Forming hearts with their hands, participants in the 2014 Church of Christ Preacher’s Wife Retreat pose for a group photo at Chickasaw State Park near Henderson, Tenn. (PHOTO VIA WWW.PREACHERSWIFERETREAT.COM)
“I am what I am, and I do what I do, not because I am married to the preacher but because I am married to the Lord.”
Cindy Colley delivered that message to more than 80 women from 15 states during the Church of Christ Preacher’s Wife Retreat.
Colley, an author and motivational speaker, is the wife of Glenn Colley, pulpit minister for the West Huntsville Church of Christ
in Alabama. She encouraged her fellow ministers’ wives to “be what we profess before our congregations — all the way through.”

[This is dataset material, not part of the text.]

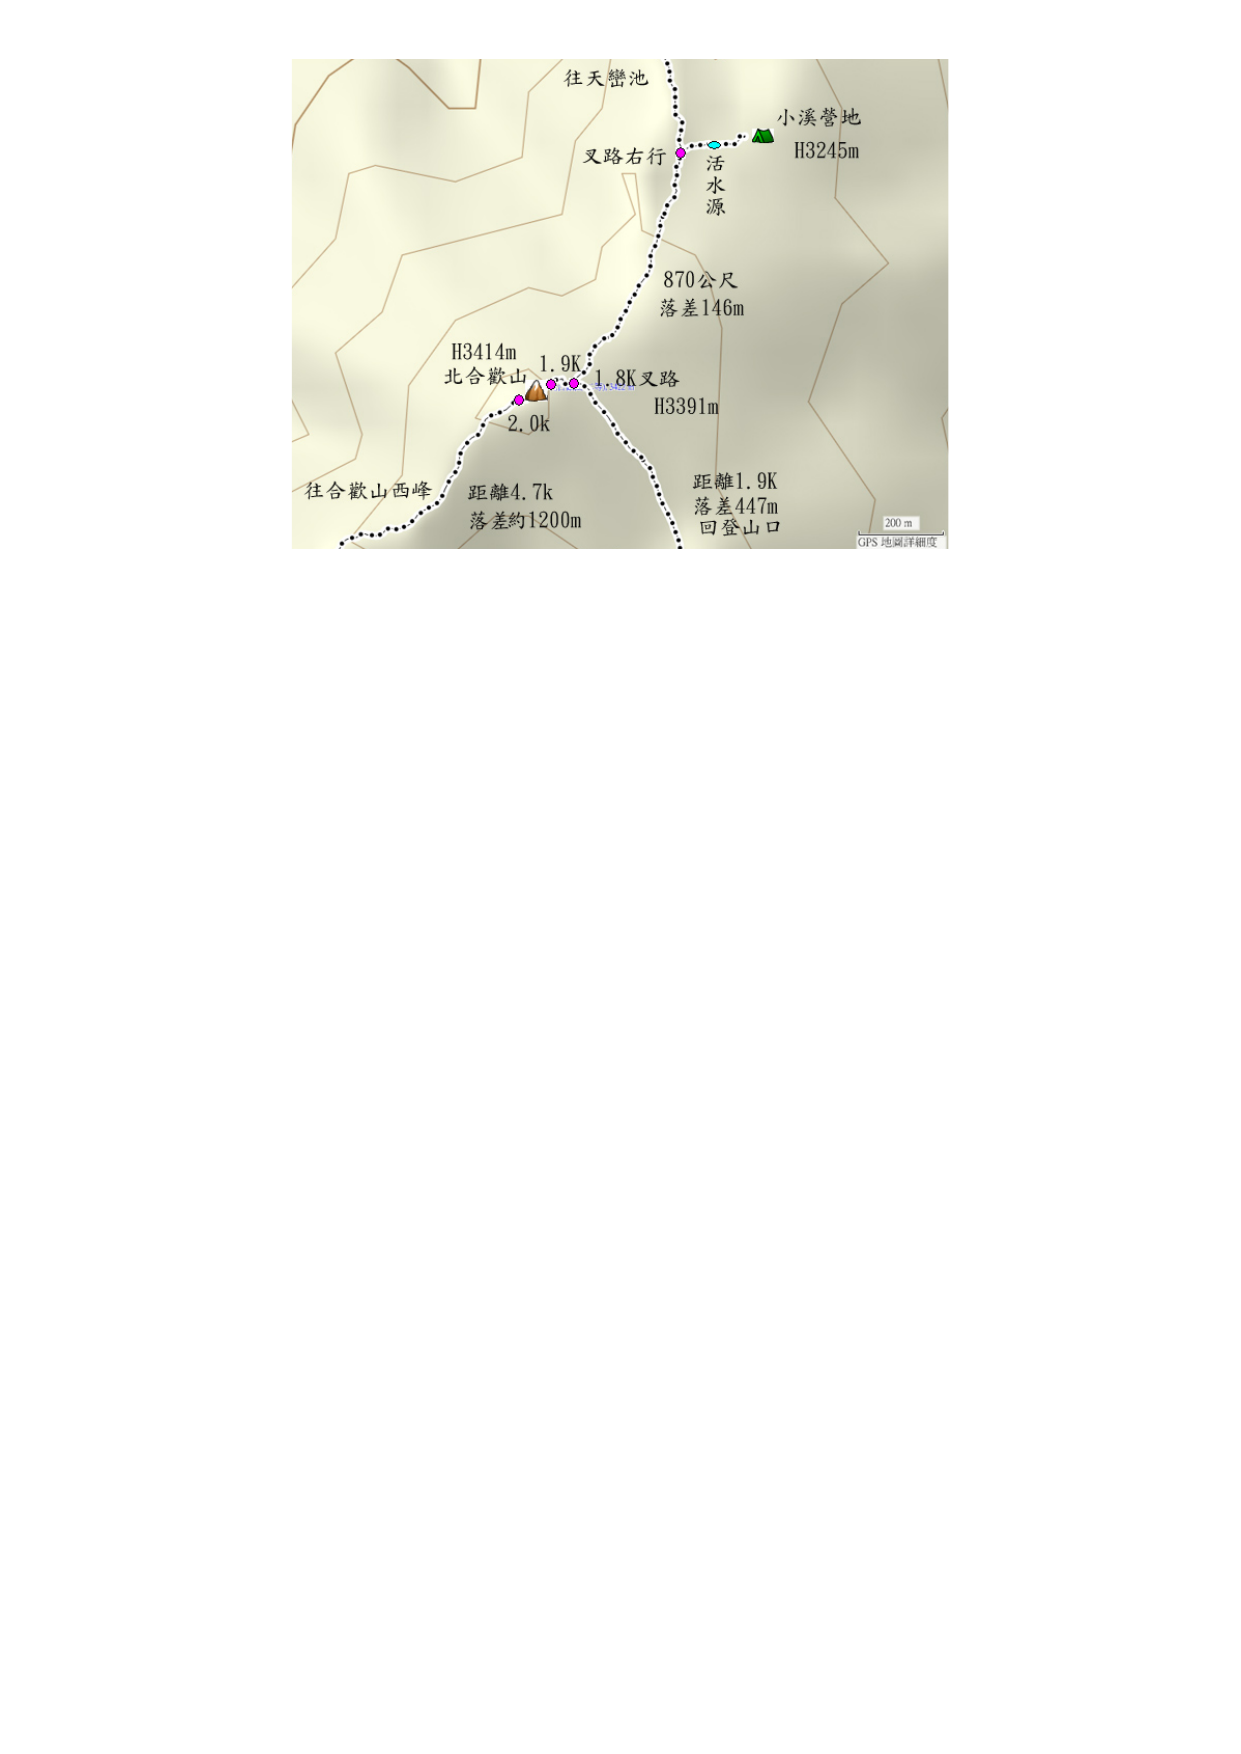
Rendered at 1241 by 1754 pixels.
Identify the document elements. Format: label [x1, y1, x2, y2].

picture [291, 59, 949, 549]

It can be a difficult task for the wives of ministers, who often feel that they live under a spotlight — that the congregations they serve expect them to hide their frustrations and human frailties. They may feel misunderstood and alone.
Hence the title of Colley’s presentation: “Bless Your Battered Heart.”
“If we love (God) with all our hearts, souls and minds,” Colley said, “the Gospel will emanate from our preachers’ homes.”
STRESSED, BUT NOT ALONE The retreat, hosted at a state park near Henderson, Tenn., has grown significantly after only a couple dozen women attended the first one in 2012, founder and organizer Carrie Voss said.
Her husband, John, is minister for the Eagle Way Church of Christ
in Hopkinsville, Ky. She got the idea for the retreat while attending Polishing the Pulpit
, a workshop for Church of Christ members, held in Sevierville, Tenn., in 2010.
Carrie Voss said she felt “an immediate connection” with other wives of preachers at the conference.
“We shared the same struggles,” she said, “and we were bonded together because of our similar situations.”
Now Carrie Voss, who was the sole organizer at the retreat’s inception, is joined by Summer Bowling and Michelle Johnson in making the Preacher’s Wife Retreat a reality.
Carrie Voss hopes the retreat produces lifelong friendships — “and that we don’t feel all alone in what can be a very stressful position,” she said.
At the retreat, “we learn to cope with the day-to-day circumstances that come our way because of the role we are in as a preacher’s wife,” she said. “We learn how to be an encouragement to our husbands.”
Attendee Stephanie Kenyon of the Thomasville Church of Christ in Georgia said the event is a comfort and encouragement to preachers’ wives across the nation.
“My heart has been filled and my soul refreshed after gathering with 80-plus women who share the same concerns and issues I face as we learned how to support our husbands in the Lord’s work,” Kenyon said.
Donna Faughn, right, of the Central Church of Christ in Paducah, Ky., frames a pose with daughter Amber Tatum, left, of the Willow Avenue Church of Christ in Cookeville, Tenn., and daughter-in-law Leah Faughn, center, of the Lebanon Road Church of Christ in Nashville, Tenn. (PHOTO VIA WWW.PREACHERSWIFERETREAT.COM)
‘WE HAVE A COMMON BOND’
The retreat’s first speaker was Donna Faughn, whose husband, Jim, preaches for the Central Church of Christ
in Paducah, Ky. Such retreats are imperative for healthy churches, Faughn said, because they give a preacher’s wife a forum to discuss feelings that she can’t discuss with anyone else in her congregation.
“No one else shares her role, even if her congregation has multiple ministers,” Faughn said.
Faughn particularly likes that the retreat pairs women with a “preacher’s wife pal” to share struggles and triumphs for the rest of the year.
“Most of the wives there are younger than I am, but that doesn’t seem to make any difference,” she said. “If anything, some have sought me out for advice on certain matters, and I feel very comfortable being with all of these younger women. We have a common bond.”